Pães mumificados datados de cerca de 80 anos foram encontrados durante a escavação do sítio arqueológico Garimpo Prateado, realizado pela equipe do Laboratório de Arqueologia e Paleontologia (LAP), do Departamento de Educação (DEDC) do Campus VII da Universidade do Estado da Bahia (Uneb), em Senhor do Bonfim.
O sítio arqueológico, localizado na Serra de São Francisco, município de Campo Formoso, representa um espaço notadamente instigante e pouco documentado, pois está ambientado em área rural e semiárida nordestina, durante o evento a II Guerra Mundial, em plena ditadura do governo de Getúlio Vargas.
O sítio é referente à mineração de cristal de quartzo, mineral estratégico sobretudo para a tecnologia de comunicação. O garimpo funcionou durante a guerra vendendo toda a produção para os Estados Unidos, já que o Brasil era exportador de minerais estratégicos para os países aliados no conflito mundial.
Durante os estudos arqueológicos, a equipe da Uneb localizou uma área que era destinada ao acampamento da mineração, contendo restos de garrafas, principalmente de bebidas alcoólicas e de medicamentos para gripes e tosses, juntamente a tralhas de uso doméstico.

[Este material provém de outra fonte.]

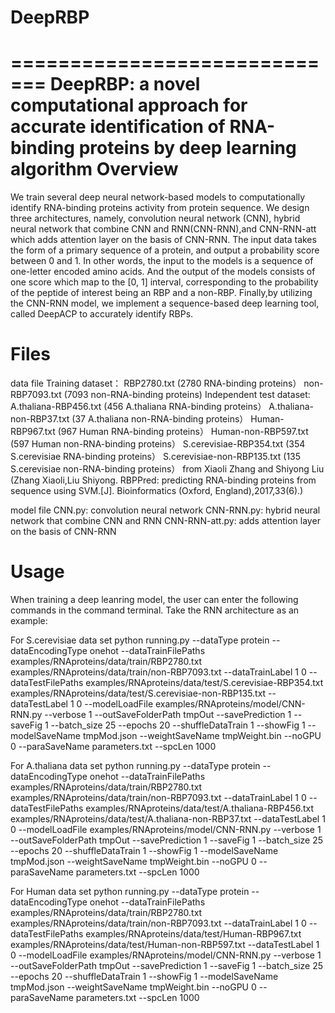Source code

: # DeepRBP
=============================
DeepRBP: a novel computational approach for accurate identification of RNA-binding proteins by deep learning algorithm
Overview
==============================
We train several deep neural network-based models to computationally identify RNA-binding proteins activity from protein sequence. We design three architectures, namely, convolution neural network (CNN), hybrid neural network that combine CNN and RNN(CNN-RNN),and CNN-RNN-att which adds attention layer on the basis of CNN-RNN. The input data takes the form of a primary sequence of a protein, and output a probability score between 0 and 1. In other words, the input to the models is a sequence of one-letter encoded amino acids. And the output of the models consists of one score which map to the [0, 1] interval, corresponding to the probability of the peptide of interest being an RBP and a non-RBP. Finally,by utilizing the CNN-RNN model, we implement a sequence-based deep learning tool, called DeepACP to accurately identify RBPs.

Files
================================
data file
Training dataset：       RBP2780.txt     (2780 RNA-binding proteins） 
                         non-RBP7093.txt (7093 non-RNA-binding proteins)
Independent test dataset:
A.thaliana-RBP456.txt       (456 A.thaliana RNA-binding proteins） 
A.thaliana-non-RBP37.txt    (37 A.thaliana non-RNA-binding proteins） 
Human-RBP967.txt            (967 Human RNA-binding proteins） 
Human-non-RBP597.txt        (597 Human non-RNA-binding proteins） 
S.cerevisiae-RBP354.txt     (354 S.cerevisiae RNA-binding proteins） 
S.cerevisiae-non-RBP135.txt (135 S.cerevisiae non-RNA-binding proteins）
from Xiaoli Zhang and Shiyong Liu (Zhang Xiaoli,Liu Shiyong. RBPPred: predicting RNA-binding proteins from sequence using SVM.[J]. Bioinformatics (Oxford, England),2017,33(6).)

model file
CNN.py: convolution neural network
CNN-RNN.py: hybrid neural network that combine CNN and RNN
CNN-RNN-att.py: adds attention layer on the basis of CNN-RNN

Usage
=================================
When training a deep leanring model, the user can enter the following commands in the command terminal. Take the RNN architecture as an example:  

For S.cerevisiae data set
python running.py --dataType protein --dataEncodingType onehot --dataTrainFilePaths examples/RNAproteins/data/train/RBP2780.txt examples/RNAproteins/data/train/non-RBP7093.txt --dataTrainLabel 1 0 --dataTestFilePaths examples/RNAproteins/data/test/S.cerevisiae-RBP354.txt examples/RNAproteins/data/test/S.cerevisiae-non-RBP135.txt --dataTestLabel 1 0 --modelLoadFile examples/RNAproteins/model/CNN-RNN.py  --verbose 1 --outSaveFolderPath tmpOut --savePrediction 1 --saveFig 1 --batch_size 25 --epochs 20 --shuffleDataTrain 1 --showFig 1 --modelSaveName tmpMod.json --weightSaveName tmpWeight.bin --noGPU 0 --paraSaveName parameters.txt --spcLen 1000

For A.thaliana data set
python running.py --dataType protein --dataEncodingType onehot --dataTrainFilePaths examples/RNAproteins/data/train/RBP2780.txt examples/RNAproteins/data/train/non-RBP7093.txt --dataTrainLabel 1 0 --dataTestFilePaths examples/RNAproteins/data/test/A.thaliana-RBP456.txt examples/RNAproteins/data/test/A.thaliana-non-RBP37.txt --dataTestLabel 1 0 --modelLoadFile examples/RNAproteins/model/CNN-RNN.py  --verbose 1 --outSaveFolderPath tmpOut --savePrediction 1 --saveFig 1 --batch_size 25 --epochs 20 --shuffleDataTrain 1 --showFig 1 --modelSaveName tmpMod.json --weightSaveName tmpWeight.bin --noGPU 0 --paraSaveName parameters.txt --spcLen 1000

For Human data set
python running.py --dataType protein --dataEncodingType onehot --dataTrainFilePaths examples/RNAproteins/data/train/RBP2780.txt examples/RNAproteins/data/train/non-RBP7093.txt --dataTrainLabel 1 0 --dataTestFilePaths examples/RNAproteins/data/test/Human-RBP967.txt examples/RNAproteins/data/test/Human-non-RBP597.txt --dataTestLabel 1 0 --modelLoadFile examples/RNAproteins/model/CNN-RNN.py  --verbose 1 --outSaveFolderPath tmpOut --savePrediction 1 --saveFig 1 --batch_size 25 --epochs 20 --shuffleDataTrain 1 --showFig 1 --modelSaveName tmpMod.json --weightSaveName tmpWeight.bin --noGPU 0 --paraSaveName parameters.txt --spcLen 1000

Outra área consistiu na padaria do garimpo, única construção existente e hoje em ruínas, tendo sido justamente durante as escavações dessa área que a equipe de arqueologia encontrou os pães preservados em meio ao sedimento misturado a cinzas do antigo forno.
De acordo com Cristiana Santana, docente da UNEB e coordenadora da pesquisa, “como se trata de pães queimados, acreditamos que os mesmos foram descartados nas cinzas do forno da padaria, o que resultou na dessecação e consequente mumificação natural desse vestígio arqueológico”.
A pesquisadora do LAP Joyce Avelino salienta que “os vestígios arqueológicos recuperados na área do Garimpo Prateado dão a indicação de que se tratava de uma área de mineração ampla, mas sem estrutura, onde os cristais de quartzo eram coletados sem utilização de maquinário eficiente, apenas com o uso de ferramentas metálicas simples e improvisadas”.
Segundo Cristiana Santana, “esses pães excepcionalmente preservados por 80 anos é um achado muito raro na arqueologia; um exemplo parecido é de um bolo de avelã e amêndoa que foi encontrado em escavação arqueológica na Alemanha, também datado do período da II Guerra Mundial, que foi preservado em solo argiloso”.
Os pães escavados se parecem com pães ainda vendidos na região do estudo, conhecidos como “pães de cesto” ou “pães amassados por pés”. Contudo, os que foram recuperados pela equipe são menores, possivelmente porque estão desidratados, perderam parte do volume.
O arqueólogo Gilmar Silva, mestrando do Programa de Pós-Graduação em Ecologia Humana e Gestão Socioambiental (PPGEcoH) da UNEB, conta que, “sem estruturas sanitárias mínimas, garimpeiros habitando palhoças, e com um grande contingente de pessoas, um surto de meningite acometeu grande parte dos trabalhadores do Garimpo Prateado. Assim, após o surto da doença, o garimpo sucumbiu e as atividades se encerraram. Aos poucos os homens retornaram às suas vidas nas roças e às atividades com os rebanhos de cabras e caças. Essas informações nos foram passadas por dois garimpeiros, já bastante idosos, que trabalharam no Prateado em 1940”.
De acordo com os pesquisadores, a uma distância de aproximadamente 600 metros do sítio arqueológico, localiza-se o cemitério do garimpo, com alguns enterramentos humanos, mas sem lápides ou identificações. Observam-se apenas ondulações na área, indicando as covas.
Hoje, os artefatos arqueológicos do garimpo, incluindo os pães mumificados, são os derradeiros testemunhos dessa história ocorrida nos sertões semiáridos da Bahia.